◆ **Direction 1**:
In the magma rheology excerpt, what material were the rheological measurements and microstructural analyses performed on?
◆ **Direction 2**:
Using the magma rheology excerpt, say whether each statement agrees with it, and support each verdict with the deciding words quoted from the excerpt: (a) Magma with a low crystal volume fraction behaves as a Newtonian fluid. (b) The clusters that form during the pre-rest period change the crystal volume fraction. (c) The yield stress of magma and lava decreases with aging.
◆ **Direction 3**:
Transcribe the stretch of the magma rheology excerpt from "Magma rheology is" through "cooling and/or degassing8,9.".

◆ **Page excerpt**:
****************
Aging, change in property depending on the elapsed time from preparation, is known to affect the rheological behavior of various materials. Therefore, whether magma ages must be examined to characterize potentially widespread volcanic phenomena related to the transition from rest to flow. To achieve this, we performed rheological measurements and microstructural analyses on basaltic andesite lava from the 1986 Izu-Oshima eruption. The rheology shows an initial overshoot of shear stress during start-up flow that correlates with the duration and the shear rate of a pre-rest time. This indicates that the yield stress of magma and lava increases with aging. The microstructure shows that original aggregates of crystals, which may grow during crystallization, coalesce during the pre-rest period to form clusters without changing the crystal volume fraction. We conclude that the clusters are broken by shear in the start-up flow, which induces the stress overshoot. Thus, aging in magma rheology will impact the understanding of dynamic flow.

Introduction

Magma rheology is a key to understand widespread volcanic phenomena related to the flow of magma and lava; therefore, there have been many studies on it, as reviewed by1,2. The rheological behavior of magma is controlled not only by temperature, pressure, and chemical composition, but also by the presence of crystals and bubbles3,4,5,6,7. The effect of crystals is especially influential, and the volume of crystals increases with cooling and/or degassing8,9.

The crystal volume fraction is a critical parameter to describe the rheology of magma composed of crystals and melt. At low crystal volume fraction, magma behaves as a Newtonian fluid, whereas with an increase in the crystal volume fraction, the rheology of magma becomes complicated and non-Newtonian5,10,11. To date, major non-Newtonian behaviors have been examined at the steady state to extract one-to-one relationships, such as viscosity vs. crystal volume fraction12 and yield stress vs. crystal volume fraction13, because relational equations are required for simulations of magma and lava flow4,14. Equations to predict the effect of crystal shape on rheology are also proposed and widely applied1,15,16.
****************
◆ **Information supplied**:

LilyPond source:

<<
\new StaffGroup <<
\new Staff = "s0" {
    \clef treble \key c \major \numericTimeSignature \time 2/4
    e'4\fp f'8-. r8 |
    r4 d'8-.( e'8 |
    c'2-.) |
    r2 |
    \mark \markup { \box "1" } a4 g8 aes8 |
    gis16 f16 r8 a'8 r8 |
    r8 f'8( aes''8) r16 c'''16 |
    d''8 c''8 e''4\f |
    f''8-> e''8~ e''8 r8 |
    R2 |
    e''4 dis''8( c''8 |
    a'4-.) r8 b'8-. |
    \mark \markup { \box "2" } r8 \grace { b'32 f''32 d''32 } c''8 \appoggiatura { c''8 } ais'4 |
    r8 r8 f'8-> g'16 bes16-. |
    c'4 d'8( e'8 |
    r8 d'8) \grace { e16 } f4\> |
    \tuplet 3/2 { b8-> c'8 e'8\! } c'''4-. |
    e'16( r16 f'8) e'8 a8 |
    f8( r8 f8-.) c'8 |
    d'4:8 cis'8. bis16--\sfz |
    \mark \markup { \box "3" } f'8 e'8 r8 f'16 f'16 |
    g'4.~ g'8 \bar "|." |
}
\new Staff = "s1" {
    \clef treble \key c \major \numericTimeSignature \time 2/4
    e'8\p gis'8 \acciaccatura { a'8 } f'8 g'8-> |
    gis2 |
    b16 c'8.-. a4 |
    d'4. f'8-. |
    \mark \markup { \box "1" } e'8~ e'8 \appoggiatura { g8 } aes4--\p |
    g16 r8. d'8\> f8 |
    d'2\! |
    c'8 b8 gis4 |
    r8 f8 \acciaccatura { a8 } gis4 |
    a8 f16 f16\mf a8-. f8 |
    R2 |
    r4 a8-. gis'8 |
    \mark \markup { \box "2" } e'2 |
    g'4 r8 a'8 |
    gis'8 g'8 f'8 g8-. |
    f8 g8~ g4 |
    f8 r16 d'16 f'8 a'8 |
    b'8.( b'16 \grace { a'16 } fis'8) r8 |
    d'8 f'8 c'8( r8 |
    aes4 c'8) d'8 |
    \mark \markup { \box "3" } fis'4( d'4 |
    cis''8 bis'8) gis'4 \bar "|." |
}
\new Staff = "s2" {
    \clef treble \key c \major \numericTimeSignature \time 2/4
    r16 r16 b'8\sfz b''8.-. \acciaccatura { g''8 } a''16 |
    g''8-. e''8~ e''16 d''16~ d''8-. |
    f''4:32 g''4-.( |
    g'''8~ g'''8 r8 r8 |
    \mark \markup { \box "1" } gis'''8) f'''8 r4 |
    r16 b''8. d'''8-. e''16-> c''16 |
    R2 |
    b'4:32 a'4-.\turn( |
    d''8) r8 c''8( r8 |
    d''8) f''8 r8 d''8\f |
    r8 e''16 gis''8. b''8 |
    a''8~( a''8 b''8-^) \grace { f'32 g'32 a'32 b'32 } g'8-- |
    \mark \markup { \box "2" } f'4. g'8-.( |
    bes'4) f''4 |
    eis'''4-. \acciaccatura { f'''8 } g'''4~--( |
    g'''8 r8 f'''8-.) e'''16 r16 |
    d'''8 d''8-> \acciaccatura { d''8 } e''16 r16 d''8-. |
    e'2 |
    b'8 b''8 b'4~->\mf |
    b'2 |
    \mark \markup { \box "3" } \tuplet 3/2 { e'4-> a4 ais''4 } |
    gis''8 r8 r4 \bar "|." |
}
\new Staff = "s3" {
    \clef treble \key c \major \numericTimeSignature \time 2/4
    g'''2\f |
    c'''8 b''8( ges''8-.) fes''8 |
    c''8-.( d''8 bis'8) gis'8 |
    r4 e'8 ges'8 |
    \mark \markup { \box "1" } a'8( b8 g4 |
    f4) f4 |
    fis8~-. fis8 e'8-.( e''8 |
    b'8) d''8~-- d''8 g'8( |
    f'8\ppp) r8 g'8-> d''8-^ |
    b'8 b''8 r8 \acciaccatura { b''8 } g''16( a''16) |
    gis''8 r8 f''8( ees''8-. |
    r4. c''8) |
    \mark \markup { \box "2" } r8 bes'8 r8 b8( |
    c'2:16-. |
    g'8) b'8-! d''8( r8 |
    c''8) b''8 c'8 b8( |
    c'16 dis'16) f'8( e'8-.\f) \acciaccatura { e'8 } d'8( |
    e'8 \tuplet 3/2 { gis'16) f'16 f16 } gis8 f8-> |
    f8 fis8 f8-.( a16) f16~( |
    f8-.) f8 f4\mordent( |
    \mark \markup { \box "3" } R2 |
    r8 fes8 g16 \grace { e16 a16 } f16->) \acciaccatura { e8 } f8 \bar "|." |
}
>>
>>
****************
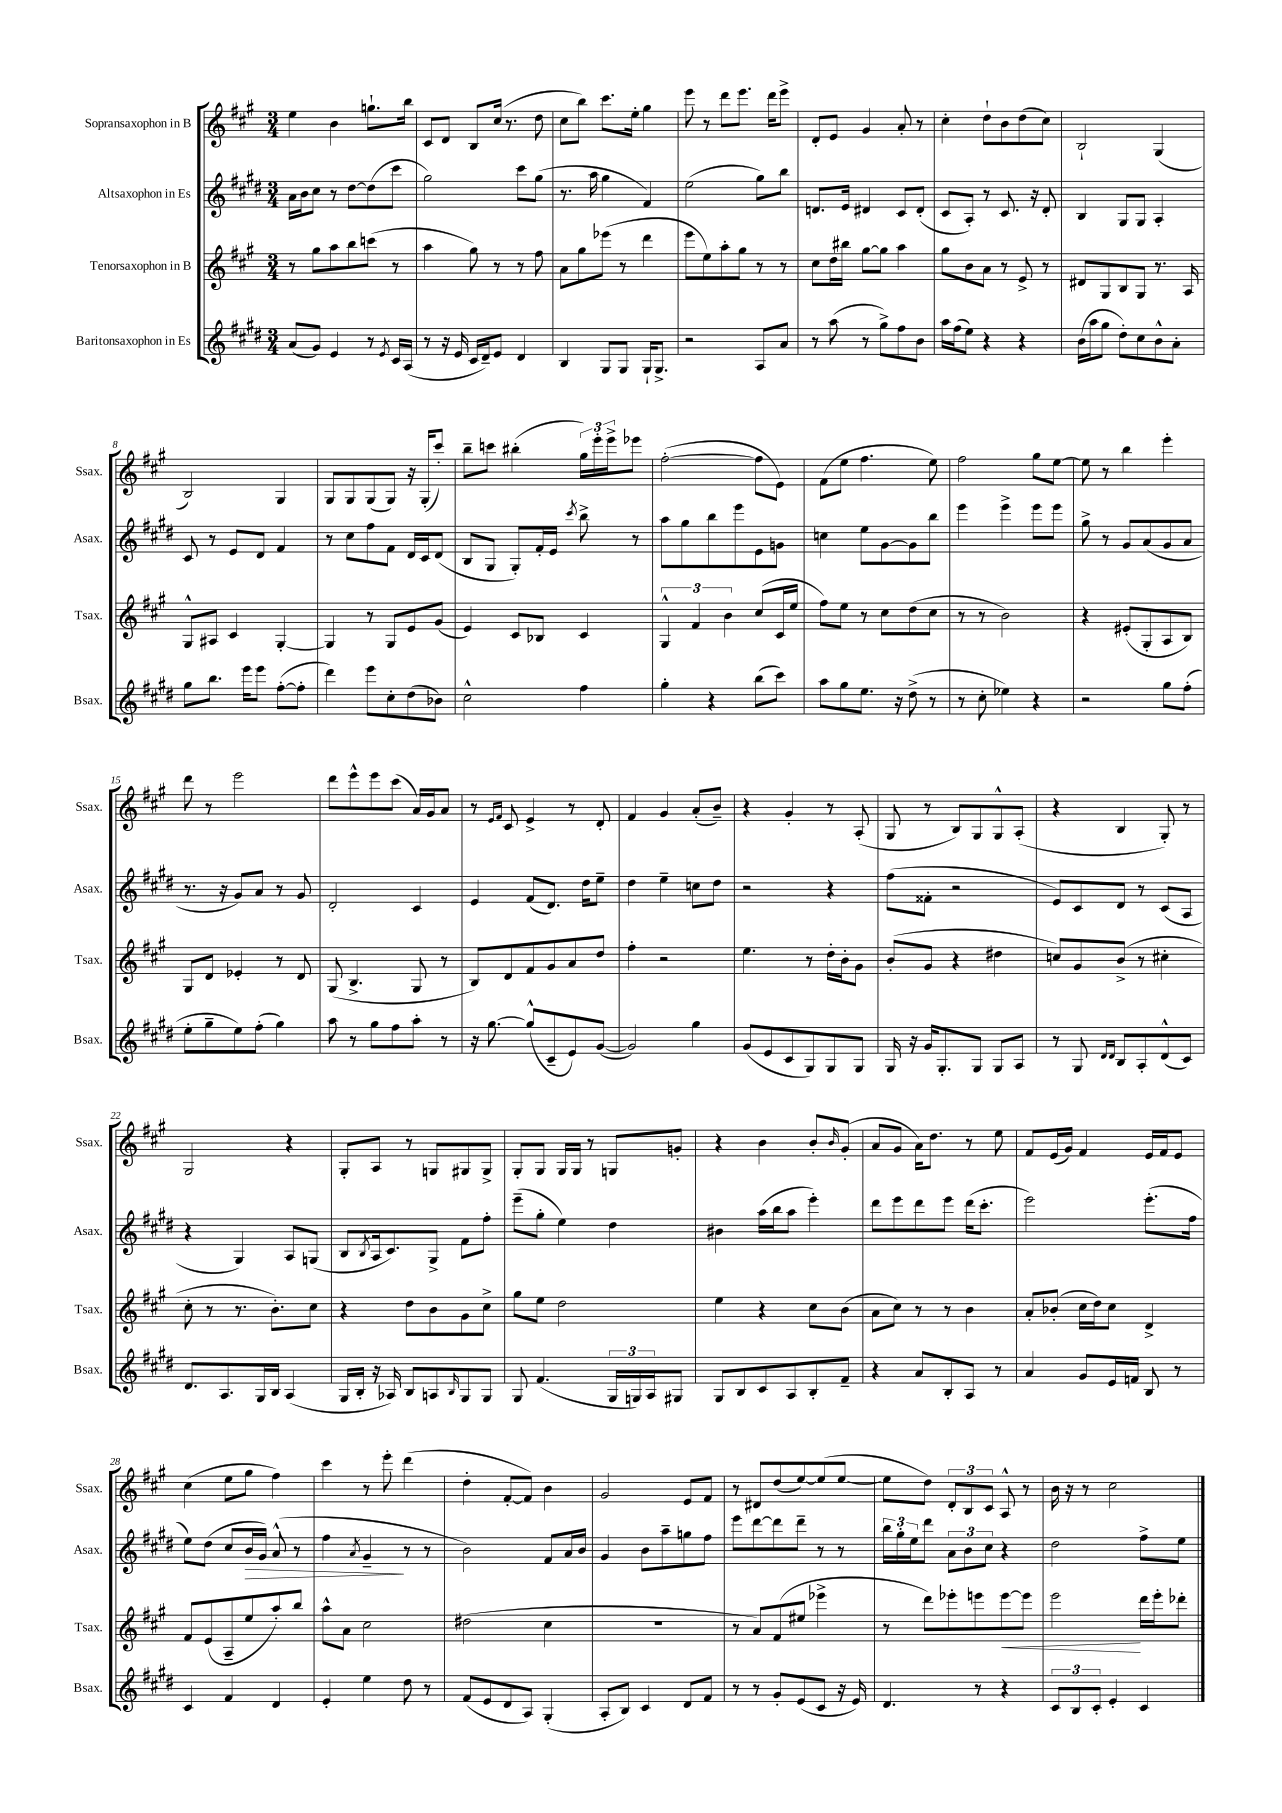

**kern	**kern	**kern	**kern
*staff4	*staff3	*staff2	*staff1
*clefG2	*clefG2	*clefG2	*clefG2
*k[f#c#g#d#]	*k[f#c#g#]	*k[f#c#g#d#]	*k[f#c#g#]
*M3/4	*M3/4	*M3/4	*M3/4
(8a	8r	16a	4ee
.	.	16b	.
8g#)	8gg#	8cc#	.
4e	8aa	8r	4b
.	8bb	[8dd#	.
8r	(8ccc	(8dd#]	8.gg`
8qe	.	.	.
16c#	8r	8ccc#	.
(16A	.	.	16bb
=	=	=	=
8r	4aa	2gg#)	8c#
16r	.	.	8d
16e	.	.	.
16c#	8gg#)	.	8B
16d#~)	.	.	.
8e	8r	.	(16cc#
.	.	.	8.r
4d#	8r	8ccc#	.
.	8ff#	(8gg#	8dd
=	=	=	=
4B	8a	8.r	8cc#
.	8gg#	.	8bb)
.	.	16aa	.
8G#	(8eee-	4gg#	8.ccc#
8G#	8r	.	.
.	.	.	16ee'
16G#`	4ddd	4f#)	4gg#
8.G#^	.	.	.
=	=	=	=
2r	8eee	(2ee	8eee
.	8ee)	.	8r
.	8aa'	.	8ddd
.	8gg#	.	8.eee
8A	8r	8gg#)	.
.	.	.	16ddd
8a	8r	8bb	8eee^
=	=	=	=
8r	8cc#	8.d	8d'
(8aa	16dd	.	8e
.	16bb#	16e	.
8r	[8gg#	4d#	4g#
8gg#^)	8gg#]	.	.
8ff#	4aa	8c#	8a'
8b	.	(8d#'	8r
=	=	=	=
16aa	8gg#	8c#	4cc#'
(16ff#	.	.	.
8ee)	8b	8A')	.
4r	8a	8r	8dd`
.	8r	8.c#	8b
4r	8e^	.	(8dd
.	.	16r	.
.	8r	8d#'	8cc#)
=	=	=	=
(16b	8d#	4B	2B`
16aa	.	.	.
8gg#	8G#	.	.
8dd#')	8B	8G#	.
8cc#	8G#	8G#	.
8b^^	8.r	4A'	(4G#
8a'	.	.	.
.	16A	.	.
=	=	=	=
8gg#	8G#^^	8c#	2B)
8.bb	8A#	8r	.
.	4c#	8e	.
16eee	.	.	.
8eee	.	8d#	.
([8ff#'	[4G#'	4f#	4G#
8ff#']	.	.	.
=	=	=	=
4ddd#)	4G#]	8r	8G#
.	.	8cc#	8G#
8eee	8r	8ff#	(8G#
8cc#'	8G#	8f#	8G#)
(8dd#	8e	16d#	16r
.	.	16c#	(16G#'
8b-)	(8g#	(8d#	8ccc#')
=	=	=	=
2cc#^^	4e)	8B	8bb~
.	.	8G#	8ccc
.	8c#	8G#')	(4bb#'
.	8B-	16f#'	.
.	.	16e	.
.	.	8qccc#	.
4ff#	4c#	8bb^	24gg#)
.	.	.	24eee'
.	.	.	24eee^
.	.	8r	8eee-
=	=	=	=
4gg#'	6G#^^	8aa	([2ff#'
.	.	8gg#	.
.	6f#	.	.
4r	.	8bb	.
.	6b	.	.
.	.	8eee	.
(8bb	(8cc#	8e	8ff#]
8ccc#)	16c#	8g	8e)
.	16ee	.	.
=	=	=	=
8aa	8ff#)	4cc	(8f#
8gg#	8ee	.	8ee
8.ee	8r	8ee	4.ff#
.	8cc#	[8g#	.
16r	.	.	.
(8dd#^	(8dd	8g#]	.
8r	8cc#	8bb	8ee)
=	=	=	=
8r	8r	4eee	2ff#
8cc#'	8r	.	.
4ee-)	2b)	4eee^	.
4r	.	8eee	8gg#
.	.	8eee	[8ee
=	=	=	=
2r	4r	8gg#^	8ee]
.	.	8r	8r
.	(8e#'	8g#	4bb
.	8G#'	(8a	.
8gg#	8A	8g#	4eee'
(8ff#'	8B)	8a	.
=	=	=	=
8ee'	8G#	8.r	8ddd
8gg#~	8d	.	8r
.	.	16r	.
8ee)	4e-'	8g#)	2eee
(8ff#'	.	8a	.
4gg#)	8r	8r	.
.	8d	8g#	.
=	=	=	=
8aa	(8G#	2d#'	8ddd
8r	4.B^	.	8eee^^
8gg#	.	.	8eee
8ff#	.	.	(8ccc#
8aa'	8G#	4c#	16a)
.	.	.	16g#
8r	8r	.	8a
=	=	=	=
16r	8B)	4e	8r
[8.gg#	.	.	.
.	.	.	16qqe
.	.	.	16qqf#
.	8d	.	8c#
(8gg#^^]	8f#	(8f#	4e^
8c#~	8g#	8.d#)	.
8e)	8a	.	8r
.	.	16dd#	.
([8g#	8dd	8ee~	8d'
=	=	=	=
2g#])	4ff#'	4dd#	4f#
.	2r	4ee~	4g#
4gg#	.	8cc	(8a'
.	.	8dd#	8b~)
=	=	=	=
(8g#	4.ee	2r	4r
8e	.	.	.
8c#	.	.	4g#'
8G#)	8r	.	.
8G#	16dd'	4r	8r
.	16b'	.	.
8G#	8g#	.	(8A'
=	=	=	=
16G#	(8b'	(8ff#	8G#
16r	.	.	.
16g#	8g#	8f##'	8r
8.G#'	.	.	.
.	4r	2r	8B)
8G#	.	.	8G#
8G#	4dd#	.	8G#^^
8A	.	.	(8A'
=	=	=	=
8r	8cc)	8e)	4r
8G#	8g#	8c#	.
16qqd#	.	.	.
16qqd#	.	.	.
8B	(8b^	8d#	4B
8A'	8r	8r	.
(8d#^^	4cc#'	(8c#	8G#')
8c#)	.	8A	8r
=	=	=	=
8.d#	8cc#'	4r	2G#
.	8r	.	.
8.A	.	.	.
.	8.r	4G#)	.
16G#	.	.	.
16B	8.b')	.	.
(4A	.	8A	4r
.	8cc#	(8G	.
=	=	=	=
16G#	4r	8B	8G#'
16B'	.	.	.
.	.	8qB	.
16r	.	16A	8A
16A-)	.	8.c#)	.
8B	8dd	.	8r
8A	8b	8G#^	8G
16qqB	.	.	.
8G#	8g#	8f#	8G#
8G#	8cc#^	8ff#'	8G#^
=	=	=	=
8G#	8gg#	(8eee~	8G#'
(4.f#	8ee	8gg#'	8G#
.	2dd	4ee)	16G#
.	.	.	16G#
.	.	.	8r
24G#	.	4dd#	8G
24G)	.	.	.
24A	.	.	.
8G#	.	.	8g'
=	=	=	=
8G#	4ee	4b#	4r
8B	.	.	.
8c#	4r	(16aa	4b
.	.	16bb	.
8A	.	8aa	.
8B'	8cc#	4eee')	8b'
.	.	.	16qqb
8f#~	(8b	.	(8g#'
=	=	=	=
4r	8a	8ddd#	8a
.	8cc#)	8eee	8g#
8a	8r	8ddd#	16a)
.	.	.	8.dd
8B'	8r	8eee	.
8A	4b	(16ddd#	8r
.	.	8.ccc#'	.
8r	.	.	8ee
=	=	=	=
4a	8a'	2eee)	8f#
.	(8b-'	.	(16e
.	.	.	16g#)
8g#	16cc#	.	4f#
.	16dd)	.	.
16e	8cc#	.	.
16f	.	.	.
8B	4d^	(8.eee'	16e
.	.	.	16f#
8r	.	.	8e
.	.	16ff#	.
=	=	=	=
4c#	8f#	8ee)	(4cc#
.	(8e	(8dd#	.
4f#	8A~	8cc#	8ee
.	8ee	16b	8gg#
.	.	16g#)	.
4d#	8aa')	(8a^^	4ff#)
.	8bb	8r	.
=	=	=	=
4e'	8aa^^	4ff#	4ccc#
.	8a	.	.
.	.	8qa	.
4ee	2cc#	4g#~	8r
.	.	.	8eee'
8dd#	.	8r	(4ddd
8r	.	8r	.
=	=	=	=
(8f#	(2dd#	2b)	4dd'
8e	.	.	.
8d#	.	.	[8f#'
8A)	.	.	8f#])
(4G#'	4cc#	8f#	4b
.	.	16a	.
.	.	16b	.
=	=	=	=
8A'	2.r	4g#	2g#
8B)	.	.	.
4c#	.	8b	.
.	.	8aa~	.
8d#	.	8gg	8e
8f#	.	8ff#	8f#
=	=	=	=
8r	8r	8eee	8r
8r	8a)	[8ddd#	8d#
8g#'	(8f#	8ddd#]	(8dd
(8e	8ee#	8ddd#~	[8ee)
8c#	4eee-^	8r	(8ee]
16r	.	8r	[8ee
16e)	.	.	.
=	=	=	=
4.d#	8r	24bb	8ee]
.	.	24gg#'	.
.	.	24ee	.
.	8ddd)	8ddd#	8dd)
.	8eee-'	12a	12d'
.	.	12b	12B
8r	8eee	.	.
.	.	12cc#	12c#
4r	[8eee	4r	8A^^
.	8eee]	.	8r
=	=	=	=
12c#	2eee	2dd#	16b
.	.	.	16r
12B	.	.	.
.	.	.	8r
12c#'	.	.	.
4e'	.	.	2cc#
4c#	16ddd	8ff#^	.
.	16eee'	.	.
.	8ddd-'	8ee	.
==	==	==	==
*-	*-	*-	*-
****************
◆ **Task answer 1**:
Basaltic andesite lava from the 1986 Izu-Oshima eruption.

◆ **Task answer 2**:
(a) Yes: "At low crystal volume fraction, magma behaves as a Newtonian fluid"
(b) No: "coalesce during the pre-rest period to form clusters without changing the crystal volume fraction"
(c) No: "the yield stress of magma and lava increases with aging"

◆ **Task answer 3**:
Magma rheology is a key to understand widespread volcanic phenomena related to the flow of magma and lava; therefore, there have been many studies on it, as reviewed by1,2. The rheological behavior of magma is controlled not only by temperature, pressure, and chemical composition, but also by the presence of crystals and bubbles3,4,5,6,7. The effect of crystals is especially influential, and the volume of crystals increases with cooling and/or degassing8,9.